■ **Task description**
For the material below, please count the lines containing "down". Reply with the count alone.

■ **Material provided**

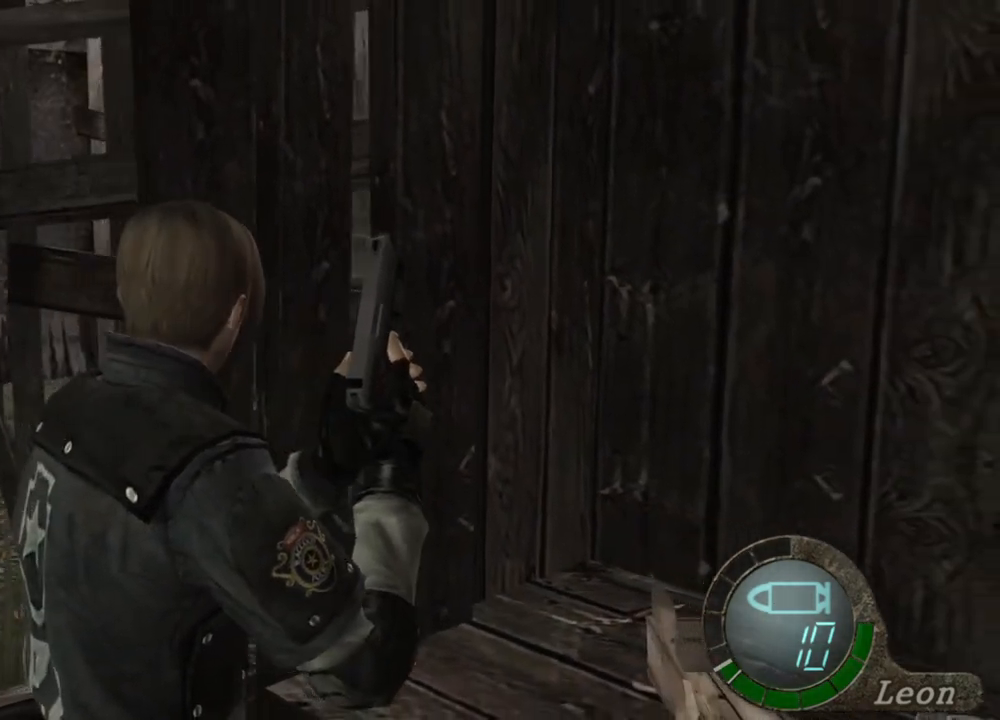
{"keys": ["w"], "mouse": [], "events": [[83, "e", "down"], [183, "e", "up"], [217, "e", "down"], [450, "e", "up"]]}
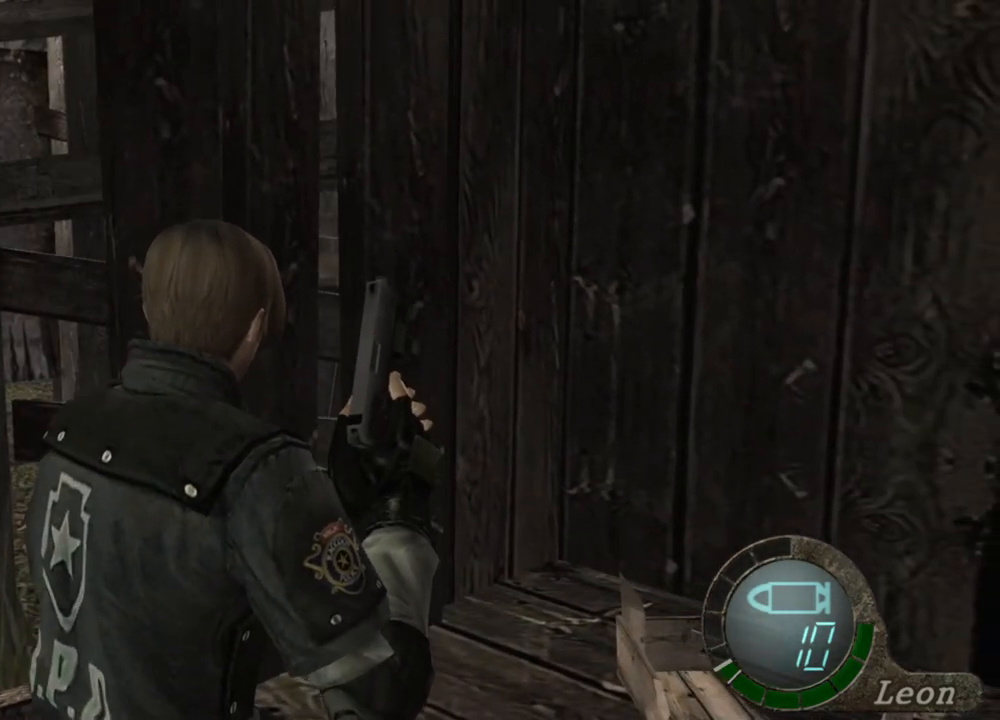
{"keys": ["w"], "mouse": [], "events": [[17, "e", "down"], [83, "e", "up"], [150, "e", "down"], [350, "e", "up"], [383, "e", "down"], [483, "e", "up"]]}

--

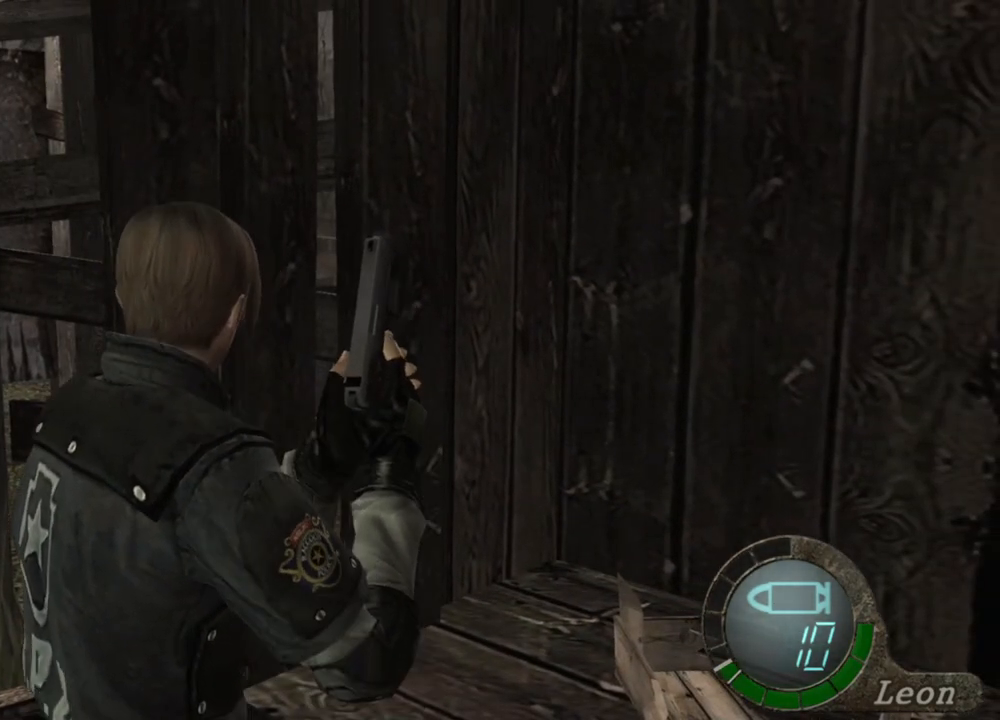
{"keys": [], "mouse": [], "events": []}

■ **Answer box**
2